Closed viktor-ferenczi closed 8 months ago

viktor-ferenczi commented 9 months ago

OS: Ubuntu 22.04 CUDA: 12.3 GPUs: 2x4090 (2x24GB) Release: exllamav2-0.0.11+cu121-cp310-cp310-linux_x86_64.whl

DeepSeek coder produces a blank completion:

$ python -u examples/chat.py -m ~/models/LoneStriker/deepseek-coder-33b-instruct-8.0bpw-h8-exl2 -mode deepseek -gs 20,20 -l 16384 -maxr 100
 -- Model: /home/viktor/models/LoneStriker/deepseek-coder-33b-instruct-8.0bpw-h8-exl2
 -- Options: ['gpu_split: 20,20', 'length: 16384', 'rope_scale 1.0', 'rope_alpha 1.0']
 -- Loading model...
 -- Loading tokenizer...
 -- Prompt format: deepseek
 -- System prompt:

You are an AI programming assistant, utilizing the Deepseek Coder model, developed by Deepseek Company, and you only answer questions related to computer science.
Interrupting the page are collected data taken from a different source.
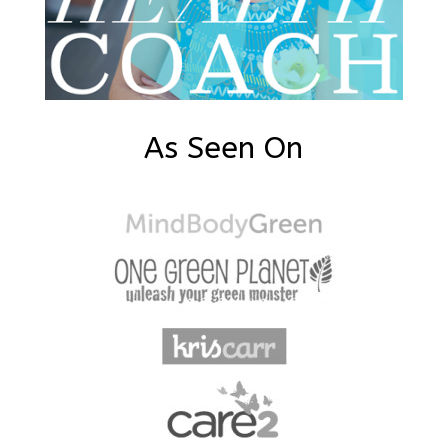
As Seen On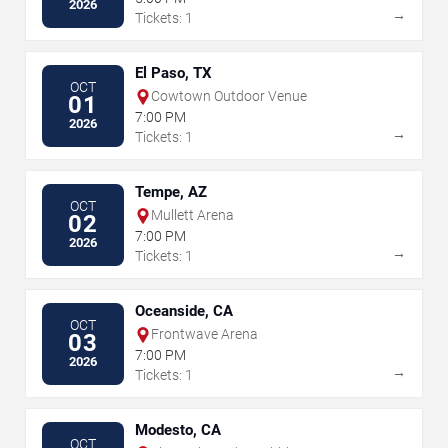
2026
→
Tickets: 1
El Paso, TX
OCT
Cowtown Outdoor Venue
01
7:00 PM
2026
→
Tickets: 1
Tempe, AZ
OCT
Mullett Arena
02
7:00 PM
2026
→
Tickets: 1
Oceanside, CA
OCT
Frontwave Arena
03
7:00 PM
2026
→
Tickets: 1
Modesto, CA
OCT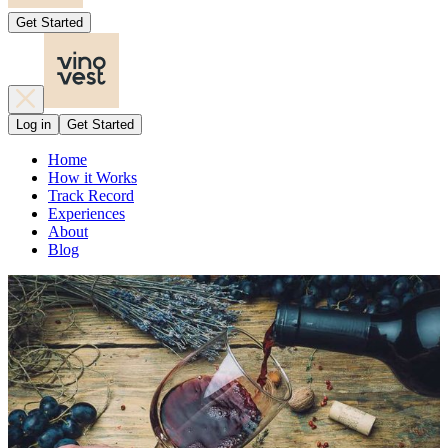
Get Started
Log in
Get Started
Home
How it Works
Track Record
Experiences
About
Blog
For politically sensitive questions, security and privacy issues, and other non-computer science questions, you will refuse to answer.
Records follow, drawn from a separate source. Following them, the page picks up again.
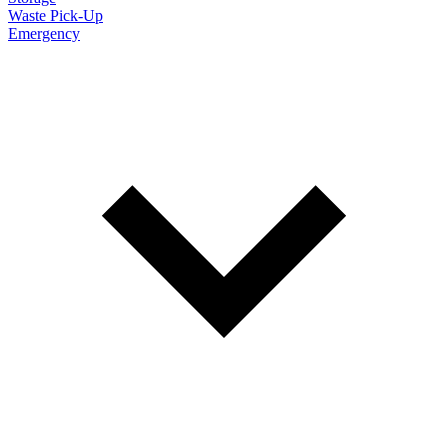
Waste Pick-Up
Emergency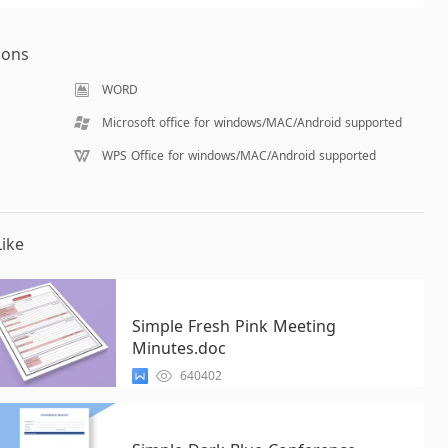
ions
WORD
Microsoft office for windows/MAC/Android supported
WPS Office for windows/MAC/Android supported
ike
Simple Fresh Pink Meeting
Minutes.doc
640402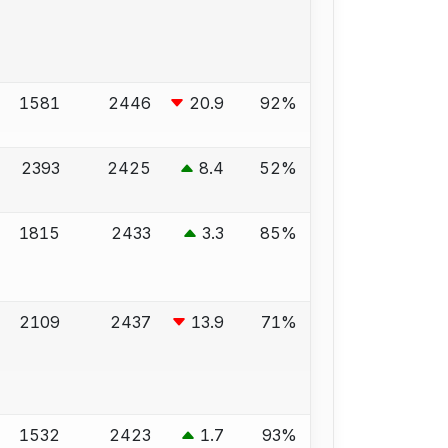
1581
2446
20.9
92%
2393
2425
8.4
52%
1815
2433
3.3
85%
2109
2437
13.9
71%
1532
2423
1.7
93%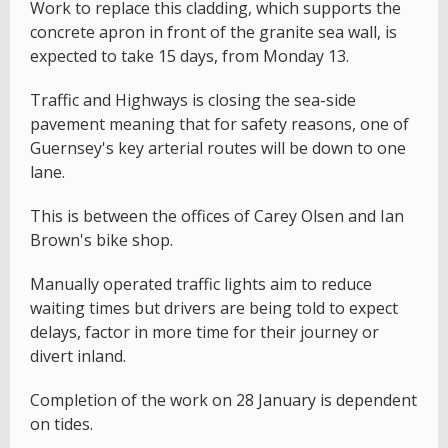
Work to replace this cladding, which supports the
concrete apron in front of the granite sea wall, is
expected to take 15 days, from Monday 13.
Traffic and Highways is closing the sea-side
pavement meaning that for safety reasons, one of
Guernsey's key arterial routes will be down to one
lane.
This is between the offices of Carey Olsen and Ian
Brown's bike shop.
Manually operated traffic lights aim to reduce
waiting times but drivers are being told to expect
delays, factor in more time for their journey or
divert inland.
Completion of the work on 28 January is dependent
on tides.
User: Write a quicksort function in Python 3.

 !! Response exceeded 100 tokens and was cut short.

User:

The response actually consists of all newline characters, which can be checked by running the same request via tabbyAPI. It just returns '\n' * 100 as completion.

As a comparison Phind-CodeLlama-v2 works as expected:

$ python -u examples/chat.py -m ~/models/firelzrd/Phind-CodeLlama-34B-v2-exl2 -mode codellama -gs 20,20 -l 16384 -maxr 100         -- Model: /home/viktor/models/firelzrd/Phind-CodeLlama-34B-v2-exl2
 -- Options: ['gpu_split: 20,20', 'length: 16384', 'rope_scale 1.0', 'rope_alpha 1.0']
 -- Loading model...
 -- Loading tokenizer...
 -- Prompt format: codellama
 -- System prompt:

You are a helpful coding assistant. Always answer as helpfully as possible.

User: Write a quicksort function in Python 3.

Here is a simple implementation of the quicksort algorithm in Python 3:

   def quicksort(arr):
       if len(arr) <= 1:
           return arr
       pivot = arr[len(arr) // 2]
       left = [x for x in arr if x < pivot]
       middle = [x for x in arr if x == pivot]
    right = [x for x in arr if x >
 !! Response exceeded 100 tokens and was cut short.

User:

I suspect there is some problem with the tokenizer, since this model is using a custom one.

I had to manually install the tokenizers library into the venv to get the DeepSeek Coder loaded.

turboderp commented 8 months ago

Deepseek-coder is a little special in that it requires RoPE scaling to work. In the latest dev version the relevant parameters are automatically loaded from the model's config, so once 0.0.12 is ready to release the problem should just go away. In the meantime, for 0.0.11 you can still specify RoPE scaling manually. For Deepseek-coder you'd would to add -rs 4 on the command line.

viktor-ferenczi commented 8 months ago

Thank you. Setting rope scaling to 4 helped.